Un beau drame romantique psychologiquement fouillé et lancinant, mis en scène avec délicatesse (tout en gros plans au plus près des corps) jusqu'à ce que le troisième acte vienne - littéralement - tout faire exploser en éclats, où Hui place ses âmes blessées au carrefour du conflit entre traditionalisme et conservatisme (se libérer des valeurs et des attentes traditionnelles, sans pour autant se départir des raisons du cœur), tout autant qu'elle met l'amour - censé être plus fort que tout - à l'épreuve face à une société qui impose du jour au lendemain.

Last but not least, cette rétrospective se termine avec Women, premier long-métrage d'un Stanley Kwan qui mettait déjà les femmes à l'honneur, à travers le regard loin d'être binaire mais surtout gentiment mature sur la complexité et les nuances de gris du mariage, vissé sur le portrait touchant du pendant féminin d'un couple au bord du divorce (une nouvelle fois Chow Yun-Fat et Cora Miao, exceptionnels), qui se confronte à la fois à l'immaturité et à la nature puérile de son mari infidèle, et aux fausses joies du célibat et de la solitude profonde qui l'habite.

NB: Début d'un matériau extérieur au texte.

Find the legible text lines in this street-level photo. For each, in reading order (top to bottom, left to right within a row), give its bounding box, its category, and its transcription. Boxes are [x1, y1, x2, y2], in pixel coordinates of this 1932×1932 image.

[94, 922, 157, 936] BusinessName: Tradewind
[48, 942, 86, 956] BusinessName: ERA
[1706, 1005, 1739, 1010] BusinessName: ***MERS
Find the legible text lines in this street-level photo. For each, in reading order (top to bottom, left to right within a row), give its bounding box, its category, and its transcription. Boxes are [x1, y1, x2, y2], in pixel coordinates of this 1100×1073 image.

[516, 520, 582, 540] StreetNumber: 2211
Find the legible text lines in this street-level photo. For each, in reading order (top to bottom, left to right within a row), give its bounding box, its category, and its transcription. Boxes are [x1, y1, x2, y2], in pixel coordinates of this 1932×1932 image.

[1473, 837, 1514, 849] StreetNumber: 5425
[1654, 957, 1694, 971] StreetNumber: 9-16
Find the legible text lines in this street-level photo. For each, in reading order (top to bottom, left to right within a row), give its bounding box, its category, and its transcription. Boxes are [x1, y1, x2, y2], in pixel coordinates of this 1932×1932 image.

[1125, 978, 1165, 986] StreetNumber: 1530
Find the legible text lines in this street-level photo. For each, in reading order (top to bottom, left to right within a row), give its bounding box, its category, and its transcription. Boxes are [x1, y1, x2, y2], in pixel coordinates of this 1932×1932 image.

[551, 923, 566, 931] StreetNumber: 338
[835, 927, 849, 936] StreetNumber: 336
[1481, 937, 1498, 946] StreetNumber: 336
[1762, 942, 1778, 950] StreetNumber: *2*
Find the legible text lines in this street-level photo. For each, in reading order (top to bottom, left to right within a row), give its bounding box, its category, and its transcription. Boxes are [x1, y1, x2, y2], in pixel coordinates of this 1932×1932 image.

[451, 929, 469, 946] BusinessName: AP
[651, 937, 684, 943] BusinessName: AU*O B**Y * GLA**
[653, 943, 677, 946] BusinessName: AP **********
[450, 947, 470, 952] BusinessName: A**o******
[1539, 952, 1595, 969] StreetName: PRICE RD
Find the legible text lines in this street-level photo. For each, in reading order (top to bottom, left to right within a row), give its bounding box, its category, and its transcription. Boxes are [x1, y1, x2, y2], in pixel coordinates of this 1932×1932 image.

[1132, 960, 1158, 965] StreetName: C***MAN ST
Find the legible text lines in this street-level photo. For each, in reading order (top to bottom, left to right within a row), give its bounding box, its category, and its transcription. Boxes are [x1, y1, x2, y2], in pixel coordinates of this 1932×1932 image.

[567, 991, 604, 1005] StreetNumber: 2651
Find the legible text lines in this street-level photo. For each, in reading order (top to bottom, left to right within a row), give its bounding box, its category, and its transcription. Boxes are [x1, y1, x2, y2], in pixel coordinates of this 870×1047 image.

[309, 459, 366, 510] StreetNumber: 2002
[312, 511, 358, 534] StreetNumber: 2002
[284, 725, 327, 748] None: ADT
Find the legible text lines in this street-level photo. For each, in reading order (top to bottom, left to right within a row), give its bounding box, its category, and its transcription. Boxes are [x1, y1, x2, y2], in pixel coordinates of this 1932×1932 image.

Avec un doux cynisme aussi 80s que le look de ses personnages, Kwan questionne intelligemment les normes traditionnelles et sociétales, jongle entre humour et détresse profonde et accouche d'une petite pépite de comédie de remariage à la fois affûtée et mélancolique.
La première pierre de ce qui sera une fantastique filmographie.